Extremely horny sci-fi, Roxy masturbating at every opportunity, with dreamy visuals. We got zombie horses, geode-faced creatures, energy weapons, a pubic third eye, hats and fur coats everywhere, and everything is slimy or dripping and cross-faded onto everything else. I felt bad about not liking The Northman last night, then today I double-featured this with Mad God at the Plaza, and now I am feeling much better.

Watched on the exercise bike after Duel. Ultraviolent mythological epic, recalling Metalocalypse but with more rotoscoping. Swamp Witch and Ancient Guardian and Local Lord and Chief Librarian all struggle to obtain or protect or misuse a magic blue leaf that gives healing or destructive powers. I’m all in favor of this sort of thing.

Thought I’d pair this with the Coen version, not realizing the latter wouldn’t come out till early next year. A terrific looking movie, reportedly in part due to newly-designed anamorphic lenses – almost technically impeccable, a few dubbing issues. I like the idea of turning parts of the monologues into voiceover, although it means the actors have to silently react to their overheard thoughts, which is harder to pull off than speaking the lines. It gets gruesome between Macduff’s slaughtered kids, the king’s guards being dismembered, and a man taking a crossbow bolt to the forehead – also some clumsy clanking armor battles (these are all compliments). The only time I felt the 1970’s was in the “dagger I see before me” scene.

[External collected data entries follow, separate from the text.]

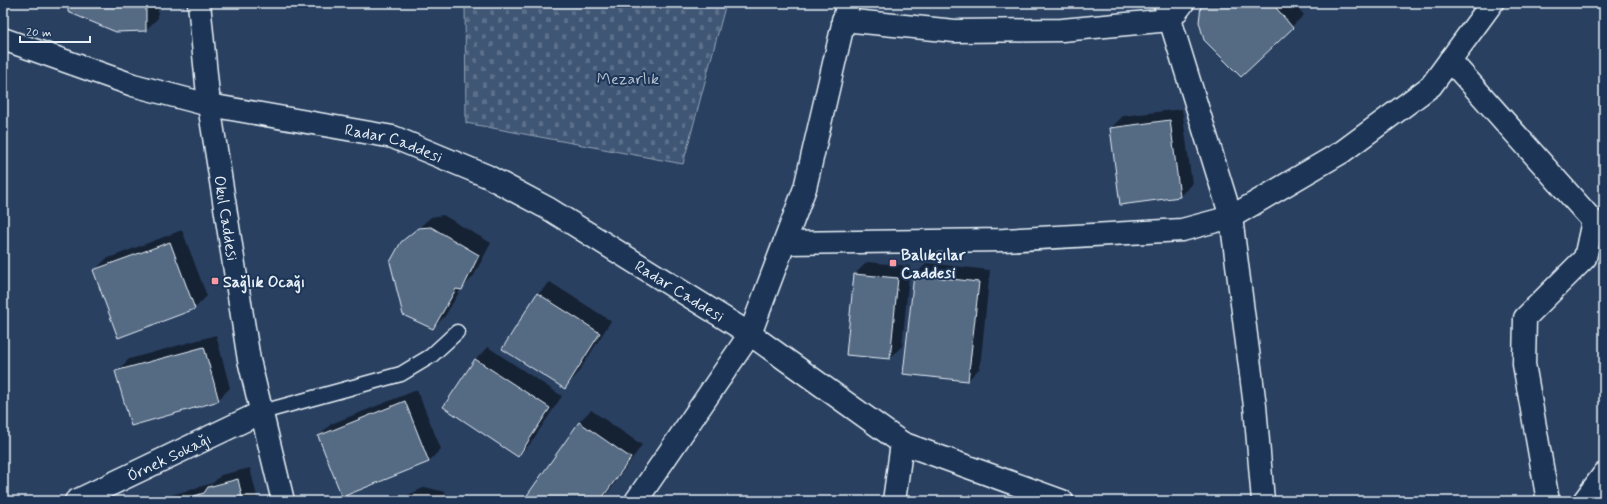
<svg xmlns="http://www.w3.org/2000/svg" width="1607" height="504" font-family="Mynerve,sans-serif">
<style>
.cemetery{fill:url(#cemetery-stones);stroke:#94a4b6}
.shadow{fill:#0007}
.building{fill:#556a83;stroke:#e8f1f8}
.lines{fill:none;stroke-linecap:round;stroke-linejoin:round}
.lane-casing{stroke:#e8f1f8;stroke-width:17}
.street-casing{stroke:#e8f1f8;stroke-width:25}
.secondary-casing{stroke:#e8f1f8;stroke-width:25}
.lane{stroke:#1d3557;stroke-width:14}
.street{stroke:#1d3557;stroke-width:22}
.secondary{stroke:#1d3557;stroke-width:22}
.poi-dot{fill:#ff9aa2;stroke:#1d3557;stroke-width:1.5}
.labels{text-anchor:middle;stroke-width:4;stroke-linejoin:round;paint-order:stroke}
.park-label{font-size:16px;fill:#b6c3d0;stroke:#1d3557}
.street-label{font-size:16px;fill:#e8f1f8;stroke:#1d3557}
.poi-label{font-size:16px;font-weight:bold;fill:#e8f1f8;stroke:#1d3557;text-anchor:start}
</style>
<defs>
<pattern id="cemetery-stones" width="16" height="16" patternUnits="userSpaceOnUse"><rect width="16" height="16" fill="#415774"/><path d="M2 7V4a2 2 0 0 1 4 0v3zM10 15v-3a2 2 0 0 1 4 0v3z" fill="#5c7089"/></pattern>
</defs>
<rect width="100%" height="100%" fill="#294061"/>
<filter id="ink" filterUnits="userSpaceOnUse"><feTurbulence type="fractalNoise" baseFrequency=".025" numOctaves="2"/><feDisplacementMap in="SourceGraphic" scale="8" xChannelSelector="R" yChannelSelector="G"/><feConvolveMatrix kernelMatrix="1 2 1 2 8 2 1 2 1" color-interpolation-filters="sRGB"/></filter>
<g filter="url(#ink)">
<path class="cemetery" d="M 465,3 L 726,3 L 683,164 L 466,123 Z"/>
<g class="shadow">
<path d="M 69,3 L 158,3 L 158,18 L 146,30 Z"/>
<path d="M 1205,3 L 1294,3 L 1304,15 L 1241,75 Z"/>
<path d="M 1182,109 L 1192,184 L 1180,196 L 1111,128 L 1123,116 Z"/>
<path d="M 443,215 L 491,243 L 473,277 L 461,289 L 445,316 L 433,328 L 402,243 L 431,217 Z"/>
<path d="M 182,230 L 207,296 L 195,308 L 94,271 L 106,259 Z"/>
<path d="M 867,262 L 910,266 L 902,346 L 890,358 L 847,354 L 855,274 Z"/>
<path d="M 927,263 L 990,270 L 980,368 L 968,380 L 915,275 Z"/>
<path d="M 550,282 L 611,321 L 576,376 L 564,388 L 538,294 Z"/>
<path d="M 216,335 L 230,388 L 218,400 L 117,371 L 129,359 Z"/>
<path d="M 488,347 L 562,396 L 530,444 L 518,456 L 445,407 L 476,359 Z"/>
<path d="M 417,390 L 441,449 L 429,461 L 343,496 L 319,436 L 331,424 Z"/>
<path d="M 591,410 L 642,445 L 602,501 L 524,501 L 579,422 Z"/>
<path d="M 250,468 L 258,501 L 158,501 L 161,498 L 213,483 L 221,475 Z"/>
<path d="M 425,487 L 445,492 L 449,501 L 396,501 Z"/>
</g>
<g class="building">
<path d="M 68,3 L 146,3 L 146,31 L 116,32 L 68,12 Z"/>
<path d="M 1203,3 L 1272,3 L 1293,28 L 1241,77 L 1204,40 L 1199,22 L 1201,6 Z"/>
<path d="M 1170,120 L 1180,197 L 1120,205 L 1110,128 Z"/>
<path d="M 431,227 L 479,255 L 462,290 L 456,289 L 433,329 L 403,315 L 390,262 L 401,242 L 418,228 Z"/>
<path d="M 170,242 L 195,309 L 118,338 L 93,270 Z"/>
<path d="M 854,274 L 898,278 L 890,359 L 846,355 Z"/>
<path d="M 914,275 L 979,282 L 968,381 L 903,374 Z"/>
<path d="M 537,293 L 600,333 L 565,389 L 502,349 Z"/>
<path d="M 204,347 L 219,401 L 131,426 L 115,371 Z"/>
<path d="M 475,359 L 550,408 L 518,457 L 443,407 Z"/>
<path d="M 405,401 L 429,462 L 342,497 L 318,436 Z"/>
<path d="M 579,422 L 631,458 L 600,501 L 523,501 Z"/>
<path d="M 238,479 L 243,501 L 178,501 L 204,493 L 208,487 Z"/>
<path d="M 412,498 L 422,501 L 407,501 Z"/>
</g>
<g class="lines">
<g class="lane-casing">
<path id="lane" d="M 262,412 L 401,374 L 431,356 L 457,332"/>
</g>
<g class="street-casing">
<g id="street">
<path d="M 1165,3 L 1231,217 L 1255,406 L 1263,501"/>
<path d="M 843,20 L 955,31 L 1062,30 L 1170,20 L 1183,3"/>
<path d="M 3,39 L 133,85 L 209,105"/>
<path d="M 1450,60 L 1593,221 L 1585,258 L 1525,318 L 1524,364 L 1548,501"/>
<path d="M 785,243 L 1004,240 L 1182,230 L 1231,217 L 1342,152 L 1431,86 L 1492,3"/>
<path id="s1" d="M 76,501 L 262,412"/>
<path d="M 636,501 L 750,334 L 902,443 L 1062,501"/>
<path d="M 894,501 L 902,443"/>
<path d="M 1584,501 L 1604,474"/>
</g>
</g>
<g class="secondary-casing">
<g id="secondary">
<path id="s2" d="M 199,3 L 209,105 L 249,360 L 283,501"/>
<path id="s3" d="M 209,105 L 393,137 L 487,176 L 549,209 L 750,334 L 805,188 L 848,3"/>
</g>
</g>
<use href="#lane" class="lane"/>
<use href="#street" class="street"/>
<use href="#secondary" class="secondary"/>
</g>
</g>
<g class="poi-dot">
<rect x="889" y="259" width="8" height="8" rx="2"/>
<rect x="211" y="277" width="8" height="8" rx="2"/>
</g>
<g class="labels">
<g class="park-label">
<text x="628" y="84">Mezarlık</text>
</g>
<g class="street-label">
<text dy="6" stroke="none"><textPath href="#s3" startOffset="189">Radar Caddesi</textPath></text>
<text dy="6" stroke="none"><textPath href="#s2" startOffset="217">Okul Caddesi</textPath></text>
<text dy="6" stroke="none"><textPath href="#s3" startOffset="513">Radar Caddesi</textPath></text>
<text dy="6" stroke="none"><textPath href="#s1" startOffset="103">Örnek Sokağı</textPath></text>
</g>
<g class="poi-label">
<text x="901" y="260">Balıkçılar<tspan x="901" dy="18">Caddesi</tspan></text>
<text x="223" y="287">Sağlık Ocağı</text>
</g>
</g>
<rect width="1607" height="504" fill="none" stroke="#1d3557" stroke-width="16"/>
<rect x="8" y="8" width="1591" height="488" fill="none" stroke="#e8f1f8" stroke-width="1.5" filter="url(#ink)"/>
<path d="M20 36v6h70v-6" fill="none" stroke="#e8f1f8" stroke-width="2"/>
<text x="26" y="36" font-size="12" fill="#e8f1f8" stroke="#1d3557" stroke-width="3" paint-order="stroke">20 m</text>
</svg>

Polanski’s first film after his wife was murdered – he’d been prepping What? but thought it’d appear crass(er), and Hugh Hefner(!) was looking to add respectability by getting into the Shakespeare business and losing a bunch of money. Opens with the witches on a beach… the second prophecy scene is zany, and culminates in a good mirror scene.

In the chronology of filmed Macbeths, Werner Schroeter’s obscure hourlong TV version came out the same year, a TV miniseries the year before, but there hadn’t been a major film since Throne of Blood. The next would probably be in ’79, the TV movie with Ian McKellen and Judi Dench. Never heard of a single person in the cast, besides MacB (Frenzy star Jon Finch). Lady M Francesca Annis would star in back-to-back sci-fi epics Krull and Dune. Macduff would become a Gilliam regular, and Banquo was in Dennis Potter’s Cream in My Coffee.